What: Shares of the magic kingdom, Walt Disney (NYSE:DIS), rose $0.93 to close at $107.37 on Monday despite receiving a downgrade from Wall Street firm BTIG Research. Disney's closing price was an all-time high.
So what: BTIG analyst Rich Greenfield downgraded the stock to neutral from buy, saying Disney's share price has hit what he and his firm believe to be a fair valuation. Per Greenfield, Disney will have to execute almost to perfection to simply justify its current stock price, even with a couple of headwinds upcoming. For Disney, this means continued growth in its theme parks, ongoing movie box-office success, and substantial consumer products growth tied to its films.
Greenfield, who had maintained a buy rating on Disney shares for nearly five years, anticipates that cable cancellations (likely due to consumers' ability to stream live TV or shows via the Internet), along with viewers' unwillingness to watch television commercials, could slow Disney's broadcasting growth prospects. Although the analyst said he believes Disney is clearly best positioned among its broadcasting peers, he simply doesn't believe the company can execute its strategy without flaws.
Now what: Investors should be asking here whether Mickey Mouse can summon up some of his Fantasia magic and send Disney stock higher, or whether the House of Mouse has actually headed into Tomorrowland a bit too soon.
A case could clearly be made for both the bulls and bears.
For the optimists, it's easy to believe Disney's momentum will be hard to slow. Disney's ESPN networks continue to collect strong ratings, Frozen has been an absolute monster, and its theme parks and resorts in its fiscal first quarter produced a 9% increase in year-over-year revenue and a 20% surge in income. Not to mention that sales of products spurred by Frozen helped boost profit in its consumer products segment by a whopping 46% year over year. Multiple years of strong results isn't luck for Disney -- it's a trend.

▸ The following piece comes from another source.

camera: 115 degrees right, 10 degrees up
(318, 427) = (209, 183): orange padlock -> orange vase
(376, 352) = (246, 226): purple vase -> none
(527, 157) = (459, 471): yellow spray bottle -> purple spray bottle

On the flip side, Disney's valuation is starting to get a bit goofy, and it leaves little room for disappointment. Disney's forward P/E of roughly 20 and its price-to-book ratio of four are both higher than its five-year average P/E of 18 and its price-to-book of 2.3. Furthermore, its 1.1% yield isn't exactly eye-catching. If Disney does have a bad quarter, that yield isn't going to provide much of a downside buffer.
Ultimately I tend to side with Greenfield that Disney appears due for a pullback, or at least a cooling-off period, in the interim or intermediate term. Disney certainly has pricing power and unparalleled branding ability, so it should outperform the market over the long term. Over the course of the next three years, however, it could be difficult for Disney to duplicate the success of Frozen or to squeeze out substantially higher profits from its broadcasting networks. Only time will tell if that's the case, but I don't see any reason to rush into Disney shares here.